◆ What is being asked: Would you return the lines that run from the start of the data below to the line with "## About this code snippet", both included, exactly as written and without pictures?

Data extracted from a collection:
- Opening Delimiter -
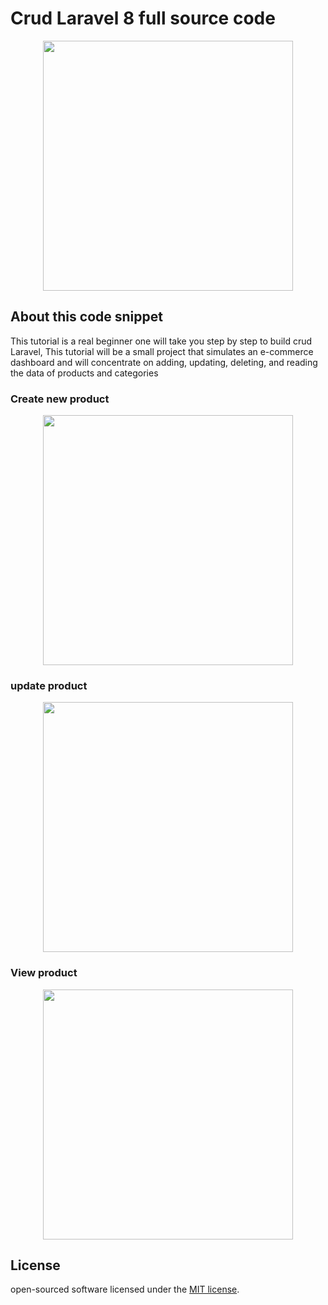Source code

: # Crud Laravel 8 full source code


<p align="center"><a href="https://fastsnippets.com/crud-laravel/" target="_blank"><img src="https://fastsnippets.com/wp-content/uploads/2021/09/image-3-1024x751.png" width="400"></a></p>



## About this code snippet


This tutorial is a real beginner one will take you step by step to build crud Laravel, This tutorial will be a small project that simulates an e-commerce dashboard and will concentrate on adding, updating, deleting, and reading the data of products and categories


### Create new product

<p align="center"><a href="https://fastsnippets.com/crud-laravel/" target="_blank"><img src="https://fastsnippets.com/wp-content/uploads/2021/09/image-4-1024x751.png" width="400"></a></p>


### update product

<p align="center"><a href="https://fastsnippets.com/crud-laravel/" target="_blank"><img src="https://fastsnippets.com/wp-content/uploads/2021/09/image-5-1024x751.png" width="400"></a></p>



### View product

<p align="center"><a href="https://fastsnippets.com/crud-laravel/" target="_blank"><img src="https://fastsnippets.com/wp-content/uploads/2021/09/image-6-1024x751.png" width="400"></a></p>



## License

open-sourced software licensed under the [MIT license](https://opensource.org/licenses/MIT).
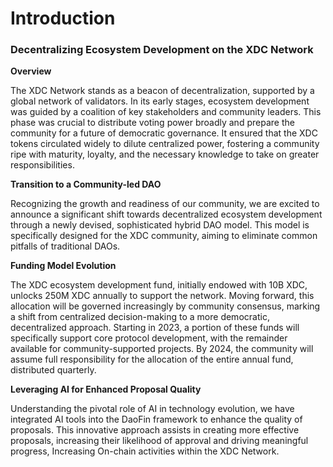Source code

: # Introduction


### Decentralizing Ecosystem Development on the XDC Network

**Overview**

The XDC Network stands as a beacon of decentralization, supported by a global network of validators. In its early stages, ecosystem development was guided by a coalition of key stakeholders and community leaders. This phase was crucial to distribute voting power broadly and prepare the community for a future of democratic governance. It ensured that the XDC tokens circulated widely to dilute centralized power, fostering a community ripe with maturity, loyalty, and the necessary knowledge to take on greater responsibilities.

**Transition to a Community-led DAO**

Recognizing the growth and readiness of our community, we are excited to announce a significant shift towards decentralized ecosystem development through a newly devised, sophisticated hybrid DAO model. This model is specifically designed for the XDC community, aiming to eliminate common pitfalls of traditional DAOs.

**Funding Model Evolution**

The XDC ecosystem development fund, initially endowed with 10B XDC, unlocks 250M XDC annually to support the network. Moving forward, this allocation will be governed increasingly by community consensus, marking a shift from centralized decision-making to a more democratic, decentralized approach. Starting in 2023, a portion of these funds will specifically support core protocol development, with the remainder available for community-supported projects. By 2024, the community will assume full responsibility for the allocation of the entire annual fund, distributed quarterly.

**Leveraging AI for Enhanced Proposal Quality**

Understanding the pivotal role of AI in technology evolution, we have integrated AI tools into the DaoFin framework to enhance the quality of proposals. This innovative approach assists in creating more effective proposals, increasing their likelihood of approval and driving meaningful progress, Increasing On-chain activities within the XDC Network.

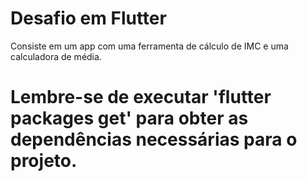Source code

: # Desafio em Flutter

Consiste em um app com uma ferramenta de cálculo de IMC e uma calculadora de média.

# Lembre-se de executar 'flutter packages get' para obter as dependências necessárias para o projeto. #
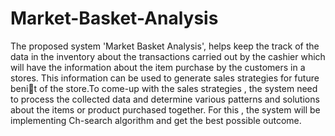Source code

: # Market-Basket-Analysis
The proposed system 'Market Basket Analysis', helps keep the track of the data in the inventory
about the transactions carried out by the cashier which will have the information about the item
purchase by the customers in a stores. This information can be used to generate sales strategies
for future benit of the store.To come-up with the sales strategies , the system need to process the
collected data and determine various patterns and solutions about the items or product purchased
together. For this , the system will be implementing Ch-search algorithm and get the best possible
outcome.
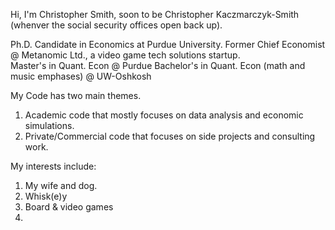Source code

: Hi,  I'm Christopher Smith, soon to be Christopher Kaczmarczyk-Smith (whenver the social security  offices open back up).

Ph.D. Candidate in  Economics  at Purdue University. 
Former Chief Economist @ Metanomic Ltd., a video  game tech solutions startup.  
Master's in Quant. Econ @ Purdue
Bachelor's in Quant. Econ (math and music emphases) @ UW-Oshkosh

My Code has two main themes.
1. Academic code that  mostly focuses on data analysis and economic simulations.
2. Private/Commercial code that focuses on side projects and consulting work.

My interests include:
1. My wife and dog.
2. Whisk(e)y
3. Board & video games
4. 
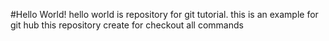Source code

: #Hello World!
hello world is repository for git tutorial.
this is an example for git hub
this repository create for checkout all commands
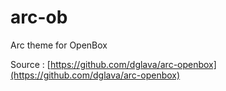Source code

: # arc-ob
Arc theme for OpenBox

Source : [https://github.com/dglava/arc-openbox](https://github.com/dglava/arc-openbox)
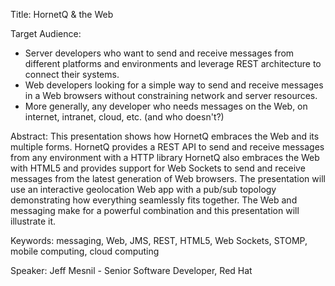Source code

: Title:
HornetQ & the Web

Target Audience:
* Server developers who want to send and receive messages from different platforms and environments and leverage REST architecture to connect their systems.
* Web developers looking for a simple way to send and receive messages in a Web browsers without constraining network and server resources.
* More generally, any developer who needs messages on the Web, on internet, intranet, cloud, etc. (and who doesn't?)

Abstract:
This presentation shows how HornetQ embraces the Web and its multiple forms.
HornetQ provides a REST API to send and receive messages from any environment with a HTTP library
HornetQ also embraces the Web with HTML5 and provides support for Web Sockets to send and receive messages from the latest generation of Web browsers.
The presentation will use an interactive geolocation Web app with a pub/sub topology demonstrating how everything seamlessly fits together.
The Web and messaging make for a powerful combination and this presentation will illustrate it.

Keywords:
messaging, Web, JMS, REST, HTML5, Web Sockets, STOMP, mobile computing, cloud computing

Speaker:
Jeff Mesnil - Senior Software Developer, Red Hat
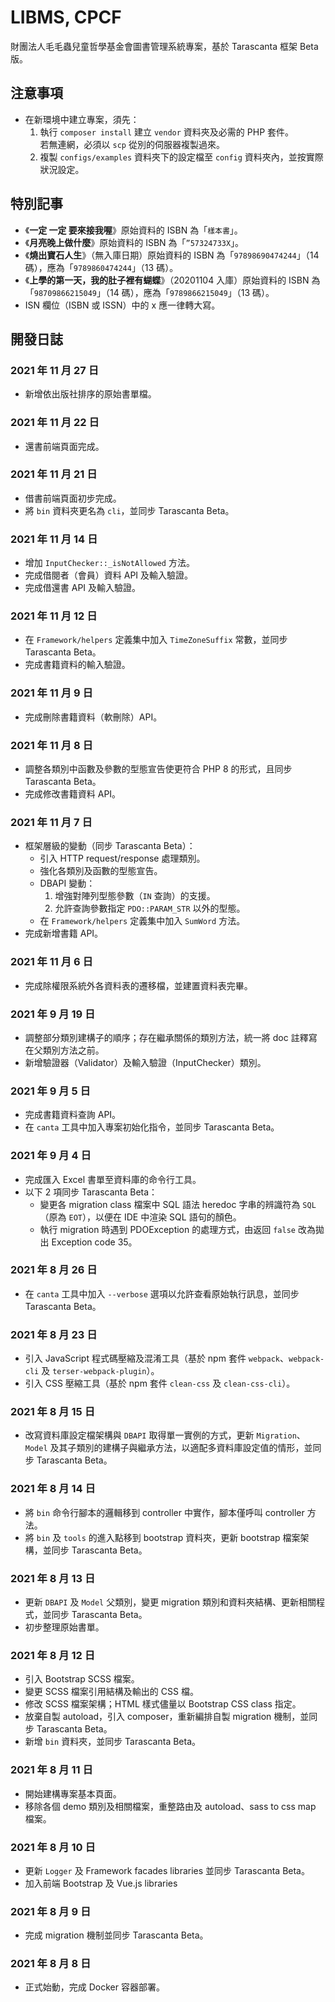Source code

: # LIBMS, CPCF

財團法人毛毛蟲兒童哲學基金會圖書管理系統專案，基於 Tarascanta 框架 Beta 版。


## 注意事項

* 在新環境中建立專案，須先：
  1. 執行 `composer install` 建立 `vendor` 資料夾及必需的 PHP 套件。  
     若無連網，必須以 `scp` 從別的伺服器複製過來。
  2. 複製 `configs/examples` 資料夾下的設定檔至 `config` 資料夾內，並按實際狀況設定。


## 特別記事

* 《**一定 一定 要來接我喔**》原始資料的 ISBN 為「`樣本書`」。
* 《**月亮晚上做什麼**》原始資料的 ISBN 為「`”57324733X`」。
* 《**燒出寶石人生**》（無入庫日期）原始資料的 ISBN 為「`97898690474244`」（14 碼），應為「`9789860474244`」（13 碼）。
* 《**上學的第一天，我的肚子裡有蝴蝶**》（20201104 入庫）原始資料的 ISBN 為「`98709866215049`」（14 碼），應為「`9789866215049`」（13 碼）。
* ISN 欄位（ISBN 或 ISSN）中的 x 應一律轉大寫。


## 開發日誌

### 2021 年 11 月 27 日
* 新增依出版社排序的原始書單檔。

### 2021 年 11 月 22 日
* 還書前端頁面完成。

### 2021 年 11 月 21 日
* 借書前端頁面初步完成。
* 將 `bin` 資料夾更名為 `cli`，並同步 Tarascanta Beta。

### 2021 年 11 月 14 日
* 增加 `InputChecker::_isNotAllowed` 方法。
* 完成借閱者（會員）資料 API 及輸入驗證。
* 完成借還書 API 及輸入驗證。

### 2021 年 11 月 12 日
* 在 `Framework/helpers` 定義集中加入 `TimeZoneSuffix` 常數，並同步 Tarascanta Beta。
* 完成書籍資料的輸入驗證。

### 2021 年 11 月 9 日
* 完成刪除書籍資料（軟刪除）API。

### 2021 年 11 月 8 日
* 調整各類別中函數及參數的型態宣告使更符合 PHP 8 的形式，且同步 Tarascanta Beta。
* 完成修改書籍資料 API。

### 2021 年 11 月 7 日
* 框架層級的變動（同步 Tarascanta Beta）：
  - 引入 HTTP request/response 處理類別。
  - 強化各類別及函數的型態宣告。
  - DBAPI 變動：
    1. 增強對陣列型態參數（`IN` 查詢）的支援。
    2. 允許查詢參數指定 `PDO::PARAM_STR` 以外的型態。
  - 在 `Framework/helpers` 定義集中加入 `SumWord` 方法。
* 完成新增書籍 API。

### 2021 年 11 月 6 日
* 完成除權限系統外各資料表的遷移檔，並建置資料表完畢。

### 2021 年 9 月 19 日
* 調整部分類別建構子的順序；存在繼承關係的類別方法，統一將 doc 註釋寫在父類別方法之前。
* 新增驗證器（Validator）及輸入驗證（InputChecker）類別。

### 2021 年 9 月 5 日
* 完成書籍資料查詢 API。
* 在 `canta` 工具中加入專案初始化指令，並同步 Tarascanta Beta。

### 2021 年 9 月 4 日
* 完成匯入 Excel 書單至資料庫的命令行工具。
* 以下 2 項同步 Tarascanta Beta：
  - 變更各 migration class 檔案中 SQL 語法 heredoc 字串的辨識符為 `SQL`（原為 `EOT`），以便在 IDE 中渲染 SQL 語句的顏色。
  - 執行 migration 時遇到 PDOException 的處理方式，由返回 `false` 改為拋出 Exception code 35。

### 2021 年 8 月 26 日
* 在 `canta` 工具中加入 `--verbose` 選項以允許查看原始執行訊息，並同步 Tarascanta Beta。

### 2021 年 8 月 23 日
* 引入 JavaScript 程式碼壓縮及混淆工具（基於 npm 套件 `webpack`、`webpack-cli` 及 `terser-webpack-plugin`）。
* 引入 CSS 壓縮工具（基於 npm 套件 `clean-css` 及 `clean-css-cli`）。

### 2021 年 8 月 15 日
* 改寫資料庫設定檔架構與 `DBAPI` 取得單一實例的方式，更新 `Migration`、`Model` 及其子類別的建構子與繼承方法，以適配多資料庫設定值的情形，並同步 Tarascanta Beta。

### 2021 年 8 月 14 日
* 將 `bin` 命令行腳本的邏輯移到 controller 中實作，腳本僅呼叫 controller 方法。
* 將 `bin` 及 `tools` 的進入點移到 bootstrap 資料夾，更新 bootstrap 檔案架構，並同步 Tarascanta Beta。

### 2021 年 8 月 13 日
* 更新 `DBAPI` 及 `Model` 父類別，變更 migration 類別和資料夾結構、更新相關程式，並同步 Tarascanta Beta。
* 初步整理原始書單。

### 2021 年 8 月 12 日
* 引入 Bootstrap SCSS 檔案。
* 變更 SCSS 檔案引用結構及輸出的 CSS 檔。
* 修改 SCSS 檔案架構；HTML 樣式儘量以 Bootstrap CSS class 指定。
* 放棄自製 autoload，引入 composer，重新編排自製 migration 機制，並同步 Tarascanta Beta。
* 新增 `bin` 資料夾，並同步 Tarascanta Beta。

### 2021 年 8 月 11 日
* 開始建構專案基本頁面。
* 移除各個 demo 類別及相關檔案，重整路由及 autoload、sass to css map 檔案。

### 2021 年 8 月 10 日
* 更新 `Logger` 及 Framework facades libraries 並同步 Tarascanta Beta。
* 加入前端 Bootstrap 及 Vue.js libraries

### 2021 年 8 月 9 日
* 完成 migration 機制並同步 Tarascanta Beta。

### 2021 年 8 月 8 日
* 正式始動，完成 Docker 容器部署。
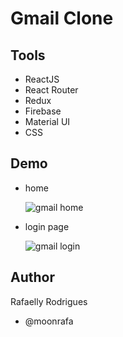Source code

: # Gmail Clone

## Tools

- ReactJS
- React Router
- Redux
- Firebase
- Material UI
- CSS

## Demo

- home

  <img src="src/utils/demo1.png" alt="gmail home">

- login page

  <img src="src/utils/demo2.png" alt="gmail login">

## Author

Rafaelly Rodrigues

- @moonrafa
- Closing Delimiter -
◆ Task solution:
Source code

: # Crud Laravel 8 full source code


<p align="center"><a href="https://fastsnippets.com/crud-laravel/" target="_blank"><img src="https://fastsnippets.com/wp-content/uploads/2021/09/image-3-1024x751.png" width="400"></a></p>



## About this code snippet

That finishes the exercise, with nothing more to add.